Norman Baker makes a bid for stardom in a video for his band's new single

Junior Transport Minister Norman Baker has released a pop single with his band The Reform Club.

The 55-year-old Lib Dem MP co-wrote Piccadilly Circus and appears in a video for the song, external, sporting a black trilby and open-necked shirt.

Mr Baker, who fronts the four-piece band, plans to follow up the single with an album, Always Tomorrow.

The single is an upbeat number about tourists and tramps at the famous London landmark.

It includes the cautionary words "don't get caught under flashing neon signs in recessionary times" but otherwise eschews political comment.

But that has not prevented it receiving a critical mauling, with the Daily Telegraph's Neil McCormick calling it "banal, obvious and utterly pedestrian", external.

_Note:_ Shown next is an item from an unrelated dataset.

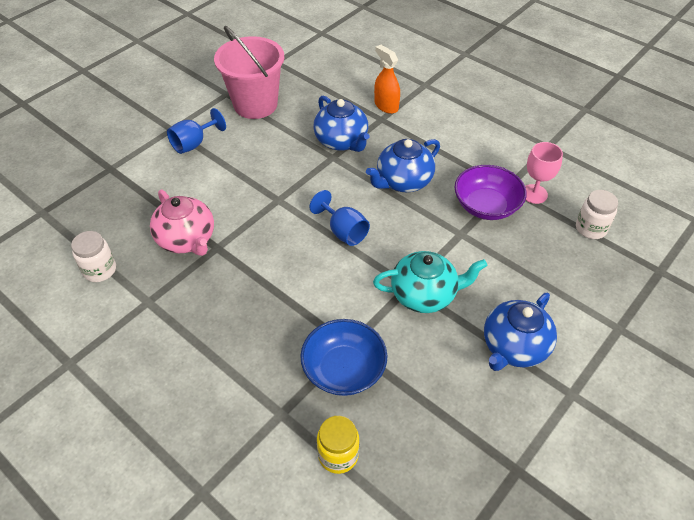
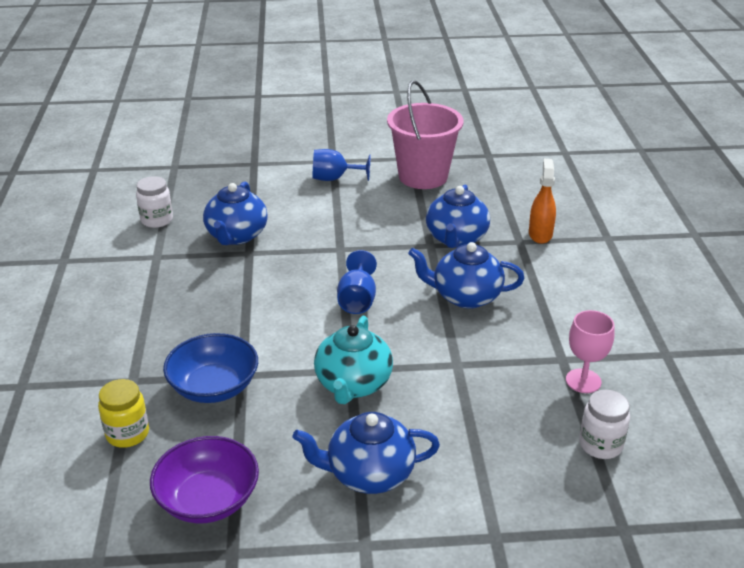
camera: 45 degrees right, 15 degrees down
(187, 240) = (236, 236): pink teapot -> blue teapot
(424, 295) = (353, 384): turquoise teapot -> turquoise teapot turned 60 degrees clockwise
(486, 206) = (516, 360): purple bowl -> purple bowl (208, 499)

"Norman Baker's song exposes him as a bit of a naive dreamer, with the pop instincts of a civil servant," says McCormick.

Media caption,

McCormick: If you grew up in the 60s and 70s, rockers were what you aspired to be

"We all just have to hope his political skills are better than his musicianship."

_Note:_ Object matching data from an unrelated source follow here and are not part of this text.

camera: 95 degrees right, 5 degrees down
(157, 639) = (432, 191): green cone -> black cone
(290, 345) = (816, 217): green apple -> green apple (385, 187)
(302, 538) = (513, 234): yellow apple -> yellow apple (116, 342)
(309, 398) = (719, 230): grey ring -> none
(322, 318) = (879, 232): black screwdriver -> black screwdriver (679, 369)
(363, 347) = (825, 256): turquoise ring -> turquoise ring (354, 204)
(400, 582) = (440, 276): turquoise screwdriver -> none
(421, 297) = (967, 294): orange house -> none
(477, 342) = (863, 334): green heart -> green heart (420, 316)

Mr Baker, MP for Lewes, in Sussex, defended his decision to get into the pop business, saying: "Music has always been very important to me.

"That's what I like to do when I go home and switch off the day job."

He told BBC Radio 4's Today programme he had played in bands since the 1990s and "had always wanted to make a studio album".

The MP was previously best known for his book on the death of Dr David Kelly, in which he claims the weapons scientist did not take his own life.